Complex Concepts Simplified
- Consumer vs. commercial loan: A “consumer” loan is primarily for personal, family, or household purposes (e.g., buying a home to live in). A “commercial” loan is primarily for business or profit-making purposes (e.g., buying a building to run a clinic). Federal statutes like TILA, RESPA, and FDCPA generally cover only the former.
- Personal guaranty: When an individual promises to pay a business’s debt if the business cannot. In the Fifth Circuit, a guaranty does not change the loan’s fundamental character from commercial to consumer.
- Business-purpose test: Courts look at the transaction’s primary purpose—whether it is profit-oriented and tied to business operations, which places it outside the consumer statutes’ scope.
- Non-judicial foreclosure: A private sale of collateral pursuant to a deed of trust or similar instrument without court involvement. In the Fifth Circuit, this is not “state action,” so constitutional due process claims typically fail.
- RICO basics: To state a claim, a plaintiff must allege an “enterprise,” at least two “predicate acts” (like mail or wire fraud), and a “pattern” showing relatedness and continuity. Lawful business proposals or post-sale conduct do not qualify.
- § 1983 and state action: § 1983 provides a remedy for constitutional violations committed under color of state law. Private conduct, even if regulated, is not state action unless the state is significantly involved.
- Rule 12(b)(6) and plausibility: A complaint must contain enough facts to make a claim plausible, not merely possible. Conclusory statements or recitations of elements do not suffice.

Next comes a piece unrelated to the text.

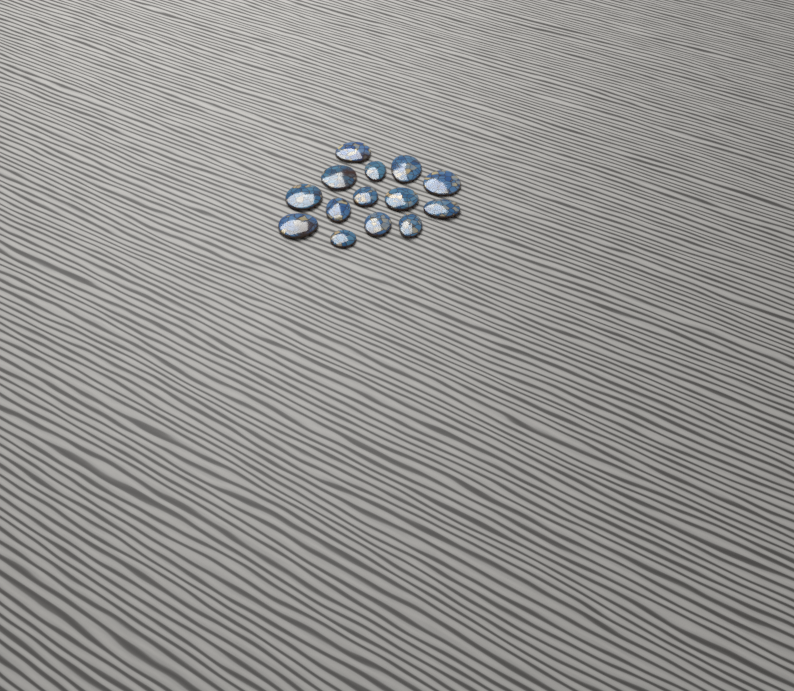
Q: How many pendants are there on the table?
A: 14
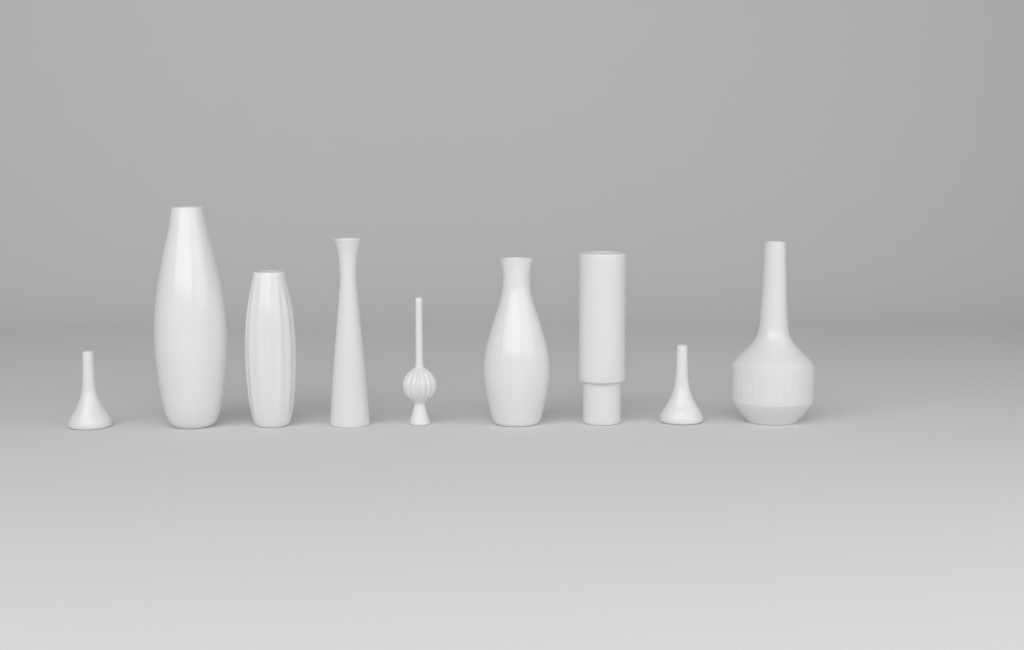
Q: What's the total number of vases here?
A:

- De novo review: On appeal from a Rule 12(b)(6) dismissal, the Fifth Circuit reviews legal conclusions anew, without deference to the district court’s reasoning.
- Leave to amend and “best case”: Courts may deny amendment where the plaintiff has already had a fair chance and cannot articulate additional facts that would save the claims. Pro se status does not guarantee endless amendments.

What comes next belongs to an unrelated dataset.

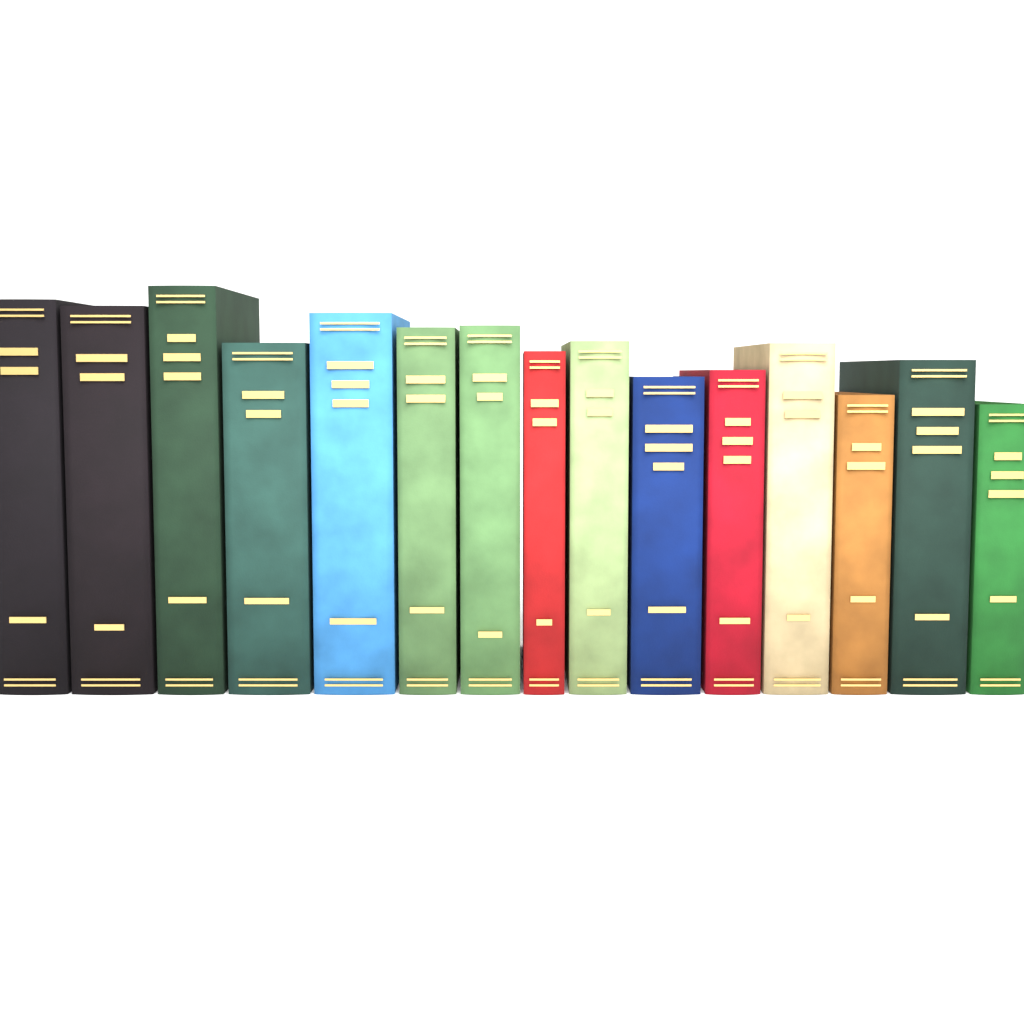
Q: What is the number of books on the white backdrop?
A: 15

- Bankruptcy stay and abandonment (context): Relief from stay and abandonment remove estate property from bankruptcy court protection and control. Once granted, a lender may proceed to foreclose under state law, as happened here.
Conclusion
Okorie v. University Mall reinforces several settled but frequently litigated rules in the Fifth Circuit:
- TILA, RESPA, and FDCPA do not apply to commercial or business-purpose loans. A personal guaranty or the borrower’s reliance on business income for household support does not convert a commercial loan into a consumer debt.
- Foreclosure-related RICO claims must allege concrete predicate acts and continuity; lawful acts by foreclosure purchasers—such as offering a lease—will not suffice.
- Non-judicial foreclosure is not state action; constitutional due process claims under § 1983 therefore fail absent significant government involvement.
- Plaintiffs, including those proceeding pro se, must meet modern pleading standards and, to preserve amendment, must articulate how an amendment would cure defects.
Although unpublished and non-precedential under Fifth Circuit Rule 47.5, this decision is a succinct, persuasive restatement of governing principles. It will be instructive in future borrower–lender disputes involving mixed-use properties, foreclosure-purchaser conduct, and attempts to recast commercial financing as consumer credit to invoke federal consumer-protection regimes.